Mes doigts s’attardèrent dans ses cheveux, éloignant les mèches égarées de son visage fort joli d’ailleurs. Un sourire s’étalait sur les miennes tandis que je roulais sur le côté afin de l’admirer tout autant que pour lui faire la conversation.
C’était devenue une obsession dont je ne parvenais à me défaire. Des créatures surnaturelles et parfaitement étrangères habitaient-elles mon palais, hantaient-elles mes nuits, ourdissaient-elles un complot à la faveur de l’obscurité ?
— Athénaïs, ma douce, continues-tu de voir une voyante ?
Elle tourna son altier visage vers moi, ses grands yeux verts me dardaient avec une certaine curiosité.
— Pourquoi me poses-tu cette question, tu n’as jamais cru en ces choses-là ?
Son doigt impérieux et taquin glissait le long de mon torse cherchant à y creuser un chemin sinueux. Je l’observais d’un sourire amusé, nous étions amants que depuis peu, mais déjà, elle paraissait tout connaître de mon âme. Cela n’aurait dû m’étonner, Athénaïs en avait les clés depuis longtemps.
— J’ai besoin de vérifier quelque chose et seul quelqu’un pratiquant la magie pourrait m’y aider.
Son regard s’enfonça en moi, toujours plus perplexe.
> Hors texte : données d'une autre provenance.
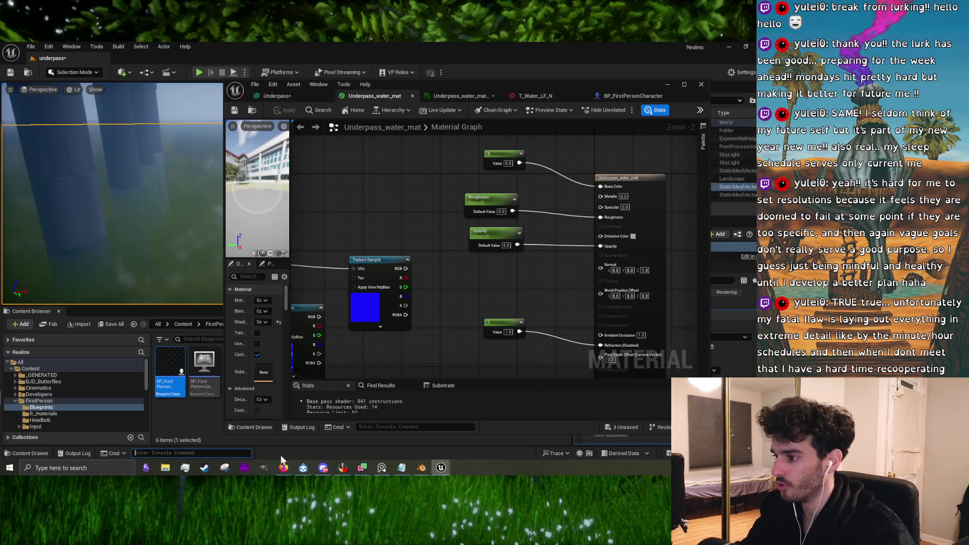
Step: Save the three unsaved assets with Save Selected, then start a Play session of the level
left_click(624, 427)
Ma délicate marquise n’était pas du genre à se laisser aisément duper. Mais elle connaissait autant ma fierté que mon âme.
— J’en vois une, mais sache mon beau prince que les médiums ne révèlent pas toujours des choses plaisantes à entendre.
Je soutins son regard inquisiteur. Je ne souhaitais lui révéler ce que j’avais vu dans les bois, mais je n’en avais besoin. Athénaïs était soupçonneuse, mais à d’autres égards. Elle connaissait ma fierté et ma soif de gloire. Elle avait raison, si j’avais consulté un médium à cette époque-là qui ne m’aurait donné la vision d’un futur glorieux j’aurais été d’une humeur exécrable et capable du pire sans nul doute. Mais à cet instant, ce n’était du futur dont je voulais m’enquérir, mais du passé.
— N’aie crainte, murmurai-je en saisissant ce doigt impétueux et le glissant entre mes lèvres, je le suçai délicatement sans la quitter des yeux, elle finit par reprendre son index et roula sur le flanc pour me toiser d’un regard taquin.
— Très bien, je te donnerais son nom, je peux même la faire venir ici, à condition que tu me promettes de ne point lui nuire, qu’importe ce qu’elle te dira.
Je me baissais vers elle, et embrassais sa généreuse poitrine qui ne fera qu’enfler avec les années et les enfants que je lui donnerais, fruits de nos passions et amours.
— Je te le promets.
Une promesse si aisée à formuler quand je ne savais encore ce que je cherchais. Je n’avais que de vagues soupçons, des idées confuses qui me trottaient en tête et m’obsédaient, creusant en ma caboche un sillon glacé dont je ne parvenais à totalement me défaire. Mais Athénaïs avait raison, les médiums n’offraient pas toujours des réponses plaisantes et j’allais en avoir la confirmation.